O objetivo dos déspotas de Moscou era não só quebrar a resistência dos agricultores à coletivização agrícola, como também eliminar a alegada conspiração nacionalista que pretendia separar a Ucrânia do restante da União Soviética. Com seus 30 milhões de hectares de excelentes terras aráveis, a Ucrânia era o celeiro da Europa. Nas mãos de Stalin, tornou-se instrumento de tortura e morte!
Em 7 de agosto de 1932, os títeres de Moscou aprovaram o decreto Sobre a proteção da propriedade das empresas do Estado, kolkhozes e cooperativas e o reforço da propriedade social (socialista), em que estava previsto o fuzilamento e o confisco dos bens. Os camponeses eram condenados à morte, sem julgamento ou inquérito, por tentar salvar-se apanhando espigas nos campos. Os resultados, em fins de 1933, ficaram patentes: entre 7 e 9 milhões de mortos, talvez o maior genocídio da História.
Reconhecimento do Holodomor por vários países
Alguns governos estrangeiros, apesar de terem conhecimento da fome através de seus embaixadores, não apresentaram qualquer protesto ao governo soviético conduzido por Stalin. Além disso, em setembro de 1934 a URSS foi admitida na Sociedade das Nações!

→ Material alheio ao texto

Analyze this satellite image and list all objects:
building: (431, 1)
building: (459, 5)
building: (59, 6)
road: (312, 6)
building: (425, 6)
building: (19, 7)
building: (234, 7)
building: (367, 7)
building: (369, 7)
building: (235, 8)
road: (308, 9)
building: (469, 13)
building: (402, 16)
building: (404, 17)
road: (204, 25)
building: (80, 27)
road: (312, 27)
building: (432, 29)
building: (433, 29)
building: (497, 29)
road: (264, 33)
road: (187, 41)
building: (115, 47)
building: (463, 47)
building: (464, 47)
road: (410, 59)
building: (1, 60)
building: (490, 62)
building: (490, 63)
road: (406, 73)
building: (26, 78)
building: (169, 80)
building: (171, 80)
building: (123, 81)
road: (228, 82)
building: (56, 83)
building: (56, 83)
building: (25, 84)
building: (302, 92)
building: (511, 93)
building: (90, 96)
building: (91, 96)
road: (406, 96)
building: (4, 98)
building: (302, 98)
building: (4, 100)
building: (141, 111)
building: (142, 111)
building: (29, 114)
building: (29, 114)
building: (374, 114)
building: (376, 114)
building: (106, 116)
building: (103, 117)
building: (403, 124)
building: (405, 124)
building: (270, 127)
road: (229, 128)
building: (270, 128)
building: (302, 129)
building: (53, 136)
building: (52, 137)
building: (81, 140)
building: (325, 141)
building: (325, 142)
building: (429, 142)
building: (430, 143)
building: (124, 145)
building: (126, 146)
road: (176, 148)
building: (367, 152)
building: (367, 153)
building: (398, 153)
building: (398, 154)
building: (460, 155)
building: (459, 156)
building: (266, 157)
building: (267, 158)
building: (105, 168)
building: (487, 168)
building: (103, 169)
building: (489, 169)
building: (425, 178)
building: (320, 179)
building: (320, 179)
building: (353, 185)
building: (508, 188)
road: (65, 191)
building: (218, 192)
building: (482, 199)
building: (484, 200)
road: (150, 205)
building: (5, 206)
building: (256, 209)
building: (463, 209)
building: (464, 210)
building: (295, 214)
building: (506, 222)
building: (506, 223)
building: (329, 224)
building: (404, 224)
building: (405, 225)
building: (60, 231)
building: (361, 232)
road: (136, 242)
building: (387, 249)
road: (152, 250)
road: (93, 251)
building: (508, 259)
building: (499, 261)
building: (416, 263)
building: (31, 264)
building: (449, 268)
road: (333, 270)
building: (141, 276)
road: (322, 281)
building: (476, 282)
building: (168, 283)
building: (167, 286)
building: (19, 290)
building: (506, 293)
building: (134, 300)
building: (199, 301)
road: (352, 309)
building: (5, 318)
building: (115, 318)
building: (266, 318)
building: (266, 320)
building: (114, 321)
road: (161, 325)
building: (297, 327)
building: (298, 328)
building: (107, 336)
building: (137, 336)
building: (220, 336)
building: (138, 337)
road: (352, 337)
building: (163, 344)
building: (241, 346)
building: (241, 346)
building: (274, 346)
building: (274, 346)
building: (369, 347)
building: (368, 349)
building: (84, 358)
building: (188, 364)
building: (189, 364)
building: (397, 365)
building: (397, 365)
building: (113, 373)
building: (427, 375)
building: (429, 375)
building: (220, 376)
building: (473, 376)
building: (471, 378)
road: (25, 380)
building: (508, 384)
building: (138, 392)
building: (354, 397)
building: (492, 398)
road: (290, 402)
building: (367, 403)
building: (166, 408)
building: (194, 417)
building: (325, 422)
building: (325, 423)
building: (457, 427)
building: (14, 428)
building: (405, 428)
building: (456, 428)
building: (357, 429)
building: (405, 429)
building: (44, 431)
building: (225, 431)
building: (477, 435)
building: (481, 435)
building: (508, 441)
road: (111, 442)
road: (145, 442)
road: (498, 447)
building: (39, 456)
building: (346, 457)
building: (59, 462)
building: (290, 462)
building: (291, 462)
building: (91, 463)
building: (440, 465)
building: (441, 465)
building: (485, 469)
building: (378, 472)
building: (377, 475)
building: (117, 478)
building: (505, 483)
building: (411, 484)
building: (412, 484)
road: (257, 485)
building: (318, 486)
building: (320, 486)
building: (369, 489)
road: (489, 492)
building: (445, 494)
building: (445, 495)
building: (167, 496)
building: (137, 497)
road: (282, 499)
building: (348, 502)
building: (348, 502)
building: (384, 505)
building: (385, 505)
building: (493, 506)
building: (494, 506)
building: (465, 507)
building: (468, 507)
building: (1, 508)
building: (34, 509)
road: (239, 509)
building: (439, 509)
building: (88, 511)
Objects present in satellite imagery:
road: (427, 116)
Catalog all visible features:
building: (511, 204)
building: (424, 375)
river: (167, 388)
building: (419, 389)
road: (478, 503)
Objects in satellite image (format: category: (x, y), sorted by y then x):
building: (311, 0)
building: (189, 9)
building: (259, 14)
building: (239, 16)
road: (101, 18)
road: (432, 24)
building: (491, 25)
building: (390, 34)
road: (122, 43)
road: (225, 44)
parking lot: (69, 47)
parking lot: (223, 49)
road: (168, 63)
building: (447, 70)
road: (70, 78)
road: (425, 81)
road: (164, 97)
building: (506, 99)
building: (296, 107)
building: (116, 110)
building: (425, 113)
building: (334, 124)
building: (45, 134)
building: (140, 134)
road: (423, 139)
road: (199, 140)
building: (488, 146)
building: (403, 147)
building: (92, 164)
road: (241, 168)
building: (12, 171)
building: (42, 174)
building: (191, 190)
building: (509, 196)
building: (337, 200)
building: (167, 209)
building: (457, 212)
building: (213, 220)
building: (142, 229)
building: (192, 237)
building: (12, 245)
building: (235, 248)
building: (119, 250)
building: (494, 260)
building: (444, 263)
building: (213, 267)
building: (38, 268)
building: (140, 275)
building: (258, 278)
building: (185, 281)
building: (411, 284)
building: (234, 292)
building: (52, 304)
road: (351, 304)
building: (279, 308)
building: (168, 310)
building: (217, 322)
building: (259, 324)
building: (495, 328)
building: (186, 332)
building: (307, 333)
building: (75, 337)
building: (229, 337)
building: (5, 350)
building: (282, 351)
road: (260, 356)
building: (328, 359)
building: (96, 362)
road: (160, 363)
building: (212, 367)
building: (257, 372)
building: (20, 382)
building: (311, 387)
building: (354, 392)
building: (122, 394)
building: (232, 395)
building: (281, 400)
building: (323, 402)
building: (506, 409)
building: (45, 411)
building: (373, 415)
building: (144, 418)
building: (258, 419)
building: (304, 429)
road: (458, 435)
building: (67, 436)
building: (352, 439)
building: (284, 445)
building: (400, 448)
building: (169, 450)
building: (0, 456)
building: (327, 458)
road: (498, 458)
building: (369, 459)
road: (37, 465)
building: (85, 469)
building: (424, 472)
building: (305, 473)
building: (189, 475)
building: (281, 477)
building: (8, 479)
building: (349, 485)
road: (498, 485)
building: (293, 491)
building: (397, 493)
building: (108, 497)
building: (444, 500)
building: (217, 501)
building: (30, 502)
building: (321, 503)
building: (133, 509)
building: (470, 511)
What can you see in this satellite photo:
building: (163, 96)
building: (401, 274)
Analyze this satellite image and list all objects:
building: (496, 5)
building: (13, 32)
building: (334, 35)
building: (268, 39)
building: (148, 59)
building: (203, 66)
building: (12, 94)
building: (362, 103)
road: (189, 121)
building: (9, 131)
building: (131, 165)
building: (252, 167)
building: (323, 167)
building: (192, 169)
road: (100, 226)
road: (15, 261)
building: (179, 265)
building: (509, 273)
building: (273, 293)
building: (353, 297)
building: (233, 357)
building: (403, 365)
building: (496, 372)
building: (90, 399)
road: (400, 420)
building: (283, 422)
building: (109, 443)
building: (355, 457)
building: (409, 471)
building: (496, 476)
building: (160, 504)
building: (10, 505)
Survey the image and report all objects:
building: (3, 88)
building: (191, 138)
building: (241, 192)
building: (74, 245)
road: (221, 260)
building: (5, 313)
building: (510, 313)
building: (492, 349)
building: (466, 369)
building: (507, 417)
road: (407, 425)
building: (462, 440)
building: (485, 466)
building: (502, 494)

Durante mais de 50 anos, a diáspora ucraniana procurou divulgar a verdade sobre o Golodomor. Com esse objetivo, apoiou a investigação realizada por diversas entidades acadêmicas, tais como a Comissão do Congresso dos Estados Unidos da América, presidida pelo historiador James Mace (1988), e a Comissão Internacional de Inquérito da Fome de 1932-1933 na Ucrânia, dirigida pelo jurista Jocob Sundberg (1990).
Por proposta do presidente Yuschenko, a 28 de novembro de 2006 a Rada (Parlamento) da Ucrânia reconheceu oficialmente o Golodomor como ato de genocídio contra o povo ucraniano.
Na 58ª Sessão da Assembléia Geral das Nações Unidas foi elaborada uma declaração apoiada por 63 países, incluindo no dicionário político internacional o termo Golodomor, confirmando assim o reconhecimento da tragédia nacional do povo ucraniano.
Os parlamentos de dez países (EUA, Canadá, Estônia, Argentina, Austrália, Itália, Hungria, Lituânia, Geórgia e Polônia) já reconheceram que o Golodomor foi um ato de genocídio.
No governo Lula da Silva, idealizador do esdrúxulo programa Fome Zero, a solidariedade em relação ao povo ucraniano, vítima de genocídio pela Grande Fome, teve… apoio zero!